The United Arab Emirates (UAE) is set to introduce a new tax rule from January 1, 2025, affecting large multinational companies. The new rule, called the Domestic Minimum Top-Up Tax (DMTT), requires these companies to pay a minimum effective tax rate of 15% on their profits.
This move is part of the UAE's efforts to align its tax system with global standards and to prevent large multinationals from avoiding taxes by shifting their profits to low-tax jurisdictions. The UAE is committed to implementing the Organisation for Economic Co-operation and Development's (OECD) Two-Pillar Solution, which aims to establish a fair and transparent tax system.

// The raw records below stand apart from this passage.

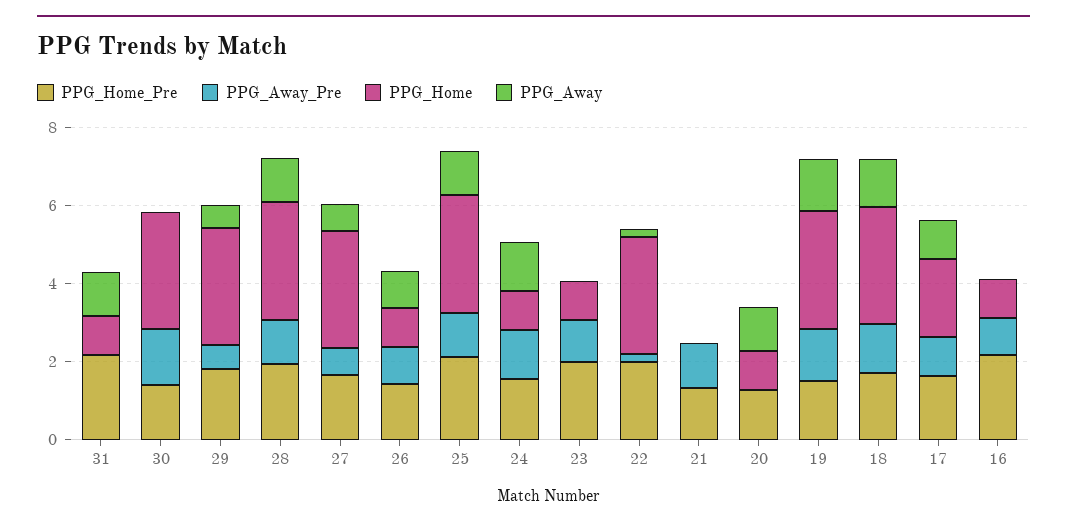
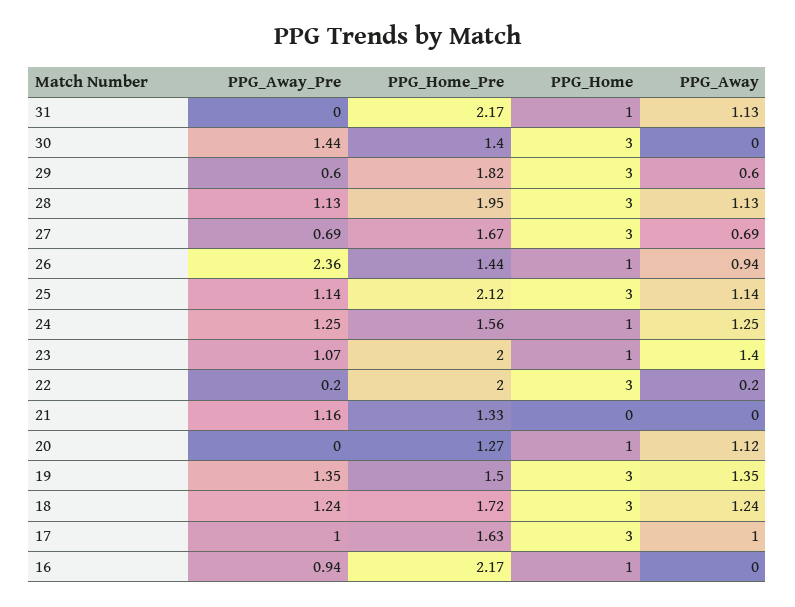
  {
    "PPG_Home_Pre": {
      "31": 2.17,
      "30": 1.4,
      "29": 1.82,
      "28": 1.95,
      "27": 1.67,
      "26": 1.44,
      "25": 2.12,
      "24": 1.56,
      "23": 2,
      "22": 2,
      "21": 1.33,
      "20": 1.27,
      "19": 1.5,
      "18": 1.72,
      "17": 1.63,
      "16": 2.17
    },
    "PPG_Away_Pre": {
      "31": 0,
      "30": 1.44,
      "29": 0.6,
      "28": 1.13,
      "27": 0.69,
-     "26": 1,
+     "26": 2.36,
      "25": 1.14,
      "24": 1.25,
      "23": 1.07,
      "22": 0.2,
      "21": 1.16,
      "20": 0,
      "19": 1.35,
      "18": 1.24,
      "17": 1,
      "16": 0.94
    },
    "PPG_Home": {
      "31": 1,
      "30": 3,
      "29": 3,
      "28": 3,
      "27": 3,
      "26": 1,
      "25": 3,
      "24": 1,
      "23": 1,
      "22": 3,
      "21": 0,
      "20": 1,
      "19": 3,
      "18": 3,
-     "17": 2,
+     "17": 3,
      "16": 1
    },
    "PPG_Away": {
      "31": 1.13,
      "30": 0,
      "29": 0.6,
      "28": 1.13,
      "27": 0.69,
      "26": 0.94,
      "25": 1.14,
      "24": 1.25,
-     "23": 0,
+     "23": 1.4,
      "22": 0.2,
      "21": 0,
      "20": 1.12,
      "19": 1.35,
      "18": 1.24,
      "17": 1,
      "16": 0
    }
  }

Which Companies Will be Affected?
The Domestic Minimum Top-Up Tax (DMTT) will apply to multinational enterprises with consolidated global revenues of €750 million (approximately Dh3 billion) or more in at least two of the four financial years before the financial year in which the tax applies.
How will the DMTT work?
The DMTT will be calculated based on the company's global profits and the tax already paid in the UAE. If the company's effective tax rate is less than 15%, it will be required to pay the difference as a top-up tax.
Benefits of the DMTT
The introduction of the DMTT is expected to have several benefits, including:
- The DMTT is expected to generate significant tax revenue for the UAE government.
- The DMTT will require companies to disclose more information about their tax payments, making it easier to track tax evasion.
- The DMTT will ensure that all companies, regardless of their size or location, pay their fair share of taxes.
In addition to the Domestic Minimum Top-Up Tax (DMTT), the UAE Ministry of Finance is also considering introducing tax incentives to support growth and innovation. These incentives include a research and development tax credit and a high-value employment tax credit.
The Federal Tax Authority (FTA) has announced that businesses must complete Corporate Tax registration within 90 days from the Date of Incorporation / MOA.